In the minds of Afghanistan, there is very little evidence that ulama can be a deterrent to the movement. In the past, the Taliban simply ignored, or at times snatched, ulama from their allies.

In addition to the separation of powers, applicable laws and autonomy in the review. Whenever a government or a representative of the government makes a decision that is harmful to a person, it must be in accordance with the law. This means that there must be transparent mechanisms in which the parties involved can challenge the government’s decision and the actions of government agencies and be confident that their claims can be considered by an impartial judge in accordance with the law.

The judge must give a conclusive answer if the violation is justified, and the judgment should be challenged by the government or those in power. No one judging a case like a judge should have the final say in the case. A dissatisfied party should have the right to request.

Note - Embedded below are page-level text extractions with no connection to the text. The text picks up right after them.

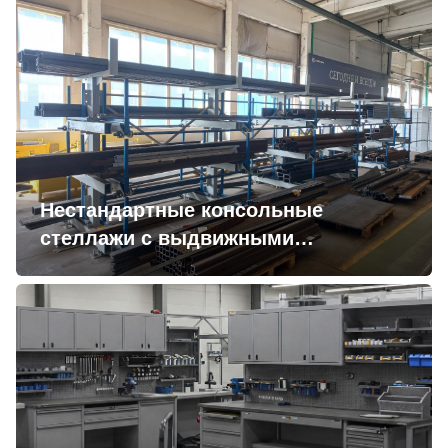
Нестандартные консольные
стеллажи с выдвижными
консолями для хранения
металлопроката на производстве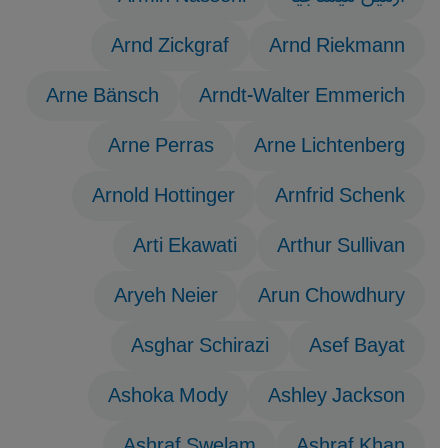
Arnd Zickgraf
Arnd Riekmann
Arne Bänsch
Arndt-Walter Emmerich
Arne Perras
Arne Lichtenberg
Arnold Hottinger
Arnfrid Schenk
Arti Ekawati
Arthur Sullivan
Aryeh Neier
Arun Chowdhury
Asghar Schirazi
Asef Bayat
Ashoka Mody
Ashley Jackson
Ashraf Swelam
Ashraf Khan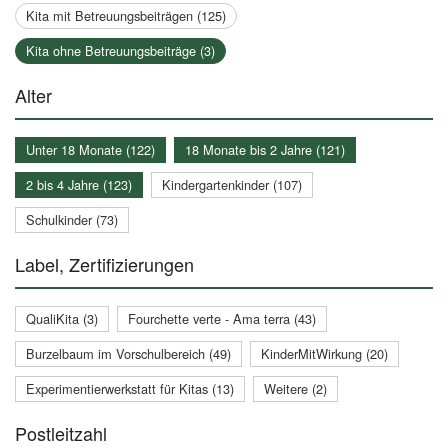
Kita mit Betreuungsbeiträgen (125)
Kita ohne Betreuungsbeiträge (3)
Alter
Unter 18 Monate (122)
18 Monate bis 2 Jahre (121)
2 bis 4 Jahre (123)
Kindergartenkinder (107)
Schulkinder (73)
Label, Zertifizierungen
QualiKita (3)
Fourchette verte - Ama terra (43)
Burzelbaum im Vorschulbereich (49)
KinderMitWirkung (20)
Experimentierwerkstatt für Kitas (13)
Weitere (2)
Postleitzahl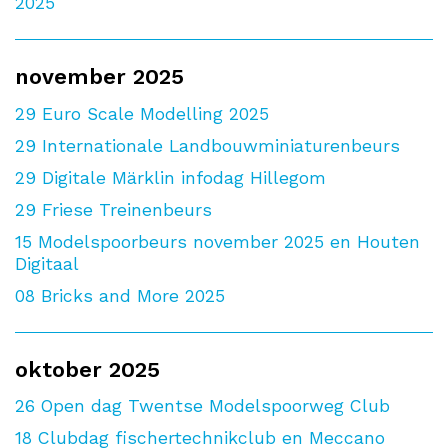
2025
november 2025
29
Euro Scale Modelling 2025
29
Internationale Landbouwminiaturenbeurs
29
Digitale Märklin infodag Hillegom
29
Friese Treinenbeurs
15
Modelspoorbeurs november 2025 en Houten
Digitaal
08
Bricks and More 2025
oktober 2025
26
Open dag Twentse Modelspoorweg Club
18
Clubdag fischertechnikclub en Meccano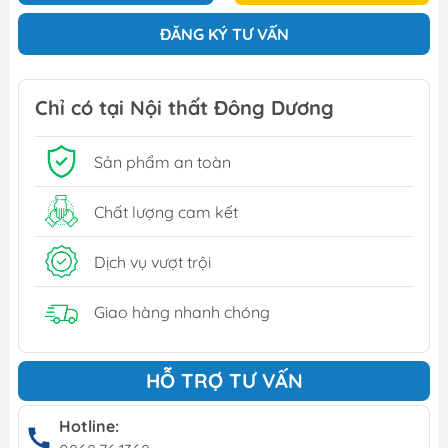
ĐĂNG KÝ TƯ VẤN
Chỉ có tại Nội thất Đông Dương
Sản phẩm an toàn
Chất lượng cam kết
Dịch vụ vượt trội
Giao hàng nhanh chóng
HỖ TRỢ TƯ VẤN
Hotline: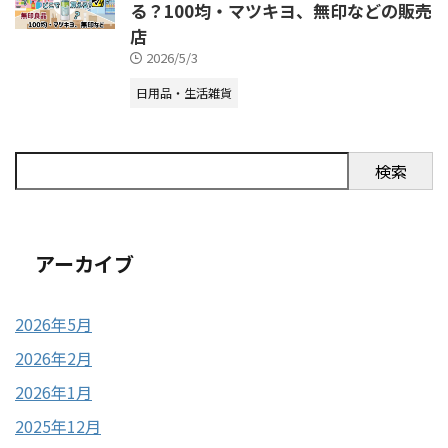
る？100均・マツキヨ、無印などの販売
店
2026/5/3
日用品・生活雑貨
検索
アーカイブ
2026年5月
2026年2月
2026年1月
2025年12月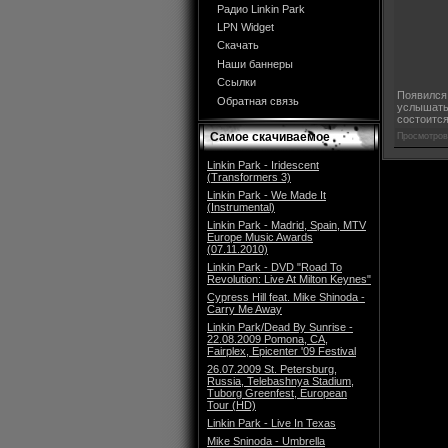
Радио Linkin Park
LPN Widget
Скачать
Наши баннеры
Ссылки
Появился 
Обратная связь
услышать 
состоится
Самое скачиваемое
Просмотров
Linkin Park - Iridescent
(Transformers 3)
Linkin Park - We Made It
(Instrumental)
Linkin Park - Madrid, Spain, MTV
Europe Music Awards
(07.11.2010)
Linkin Park - DVD "Road To
Revolution: Live At Milton Keynes"
Cypress Hill feat. Mike Shinoda -
Carry Me Away
Linkin Park/Dead By Sunrise -
22.08.2009 Pomona, CA,
Fairplex, Epicenter '09 Festival
26.07.2009 St. Petersburg,
Russia, Telebashnya Stadium,
Tuborg Greenfest, European
Tour (HD)
Linkin Park - Live In Texas
Mike Sninoda - Umbrella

The Islamic Republic of Afghanistan has suffered from political instability as the Afghan president and his allies have fostered a self-governing idea that the president as head of state oversees all three spheres of government, including the judiciary, and has unallocated residual power. directly in accordance with state law.

The Taliban, in the past, also failed to take measures to protect their citizens from political interference. Following an understanding of the role of the judge in the ancient Fiqh, which sees increasing political power, and with the judge as an agent, the Taliban have often overlooked the need to protect the courts and individual ruling judges.

The Taliban have shown no interest in seeking power through institutions. They consider dominion and authority to be the right thing for the ruler to do. His leadership tends to think that good leadership only needs the right people, who understand that they are the ones who are in line with their ideals and trust them.

This is why they have been working for government agencies especially among themselves as they try to control the government and promote leadership. There is not enough attention paid to government agencies.

The only way the Taliban can control Afghanistan is to trust the Afghans, who want to leave, to continue to contribute to its growth and to establish laws, appropriate mechanisms and to work to create better institutions.

For people to feel that their lives, property, and dignity are protected, it is not enough for criminals and terrorists to be punished; it is also important, or more important, that the government and its officials are accountable. Powers must be reconciled with the administration of power such as the separation of powers, local and national elections, and appropriate legislation.

The views expressed in this article are those of the author and do not necessarily reflect the views of Al Jazeera.